Adicionalmente, demonstra um profundo problema de gestão de recursos. Além do supramencionado, há uma ineficiência gritante nos processos. Se os contactos são respondidos de mês a mês e quase sempre por pessoas diferentes, isso significa que, a cada mês, um funcionário diferente vai ter de perder tempo a inteirar-se de um processo que não conhece, para poder dizer qual a próxima ação a tomar, sendo que depois não vai ser capaz de fazer o tracking devido a essa ação. Daí a um mês, outro funcionário, com uma maneira diferente de pensar, vai sugerir uma linha de ação diferente, e o loop fútil alimenta-se. Não seria mais fácil atribuir cada processo a um funcionário, e responsabilizar esse funcionário por resolver o processo o mais rápido possível, permitindo que fosse preciso uma só pessoa inteirar-se do problema e resolvê-lo enquanto ainda se lembra dos detalhes?

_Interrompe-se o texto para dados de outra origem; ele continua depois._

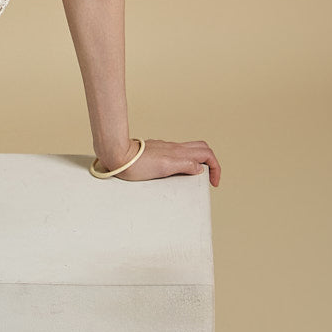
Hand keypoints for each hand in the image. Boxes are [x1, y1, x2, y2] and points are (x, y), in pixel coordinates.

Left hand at [98, 138, 221, 186]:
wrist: (116, 155)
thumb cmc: (136, 164)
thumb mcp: (164, 168)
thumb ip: (184, 165)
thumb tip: (200, 168)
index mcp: (178, 152)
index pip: (206, 153)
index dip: (216, 168)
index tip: (213, 183)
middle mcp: (174, 148)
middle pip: (201, 148)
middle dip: (210, 162)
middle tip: (208, 178)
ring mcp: (165, 149)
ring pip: (189, 150)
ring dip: (198, 161)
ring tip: (193, 177)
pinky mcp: (156, 151)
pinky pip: (177, 154)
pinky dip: (184, 161)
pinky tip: (176, 172)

Por fim, esta minha historieta demonstra também a despreocupação que o Estado quando lida com o dinheiro dos seus cidadãos. Por duas vezes, o Estado recebeu dinheiro, dinheiro esse que entrou nas suas contas e balanços, e por duas vezes pôde ver que esse dinheiro não serviu para pagar serviço algum. Porém, ao invés de alertar o cidadão que fez esse pagamento, o Estado fingiu-se de morto. Se ninguém dissesse nada, eram 40€ extra para engordar as contas do Estado, era um donativo para continuar a prestar este fantástico serviço. Como alguém reclamou, não existem processos eficientes para devolver coisa nenhuma. Só por curiosidade, no passado, já tive de requerer reembolsos a empresas ou entidades públicas de 3 países diferentes (Bélgica, Dinamarca e Canadá), incluindo situações onde eu fui inequivocamente o culpado do erro. Em todos os casos, o assunto resolveu-se numa questão de dias ao fim de 1 ou 2 emails. Em Portugal, a máquina está montada para fazer o contribuinte andar às voltas, talvez na esperança de que ele se chateie e desista, ficando o Estado a ganhar. Enfim, são maneiras diferentes de servir o cidadão.

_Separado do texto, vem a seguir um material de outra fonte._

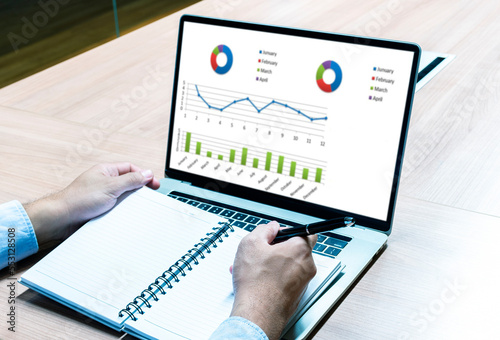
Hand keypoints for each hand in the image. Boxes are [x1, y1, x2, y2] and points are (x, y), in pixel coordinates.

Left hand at [24, 162, 159, 245]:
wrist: (61, 218)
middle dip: (139, 189)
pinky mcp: (100, 209)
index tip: (153, 184)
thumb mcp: (111, 186)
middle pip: (129, 182)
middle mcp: (104, 182)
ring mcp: (102, 196)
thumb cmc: (79, 199)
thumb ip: (131, 180)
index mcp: (106, 171)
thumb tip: (147, 173)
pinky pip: (117, 208)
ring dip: (131, 202)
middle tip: (150, 196)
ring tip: (139, 207)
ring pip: (123, 197)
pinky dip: (123, 212)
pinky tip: (126, 216)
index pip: (130, 169)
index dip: (144, 175)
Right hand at [230, 221, 316, 339]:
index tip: (275, 235)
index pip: (306, 231)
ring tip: (251, 268)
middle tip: (260, 252)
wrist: (257, 314)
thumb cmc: (256, 282)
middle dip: (275, 249)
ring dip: (270, 264)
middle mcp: (307, 266)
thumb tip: (271, 228)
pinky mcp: (296, 295)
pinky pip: (285, 280)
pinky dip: (272, 277)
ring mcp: (303, 282)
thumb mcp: (251, 243)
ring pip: (286, 266)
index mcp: (300, 249)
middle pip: (294, 249)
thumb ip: (263, 229)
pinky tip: (255, 280)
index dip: (288, 231)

O Estado Português é hoje uma locomotiva a carvão num tempo em que já há comboios de alta velocidade. O caricato é que já há muitos anos que pinga dinheiro da Europa para que se invista em comboios modernos. Contudo, em vez de investir nesses comboios modernos, o Estado Português insiste em usar esses fundos para retocar a pintura da locomotiva a carvão e dizer "agora é que vai ser". É urgente que algo mude. Os cidadãos precisam de comboios de alta velocidade. Portugal não tem de ser a parvónia da Europa, mas para isso é preciso vontade, sobretudo vontade política.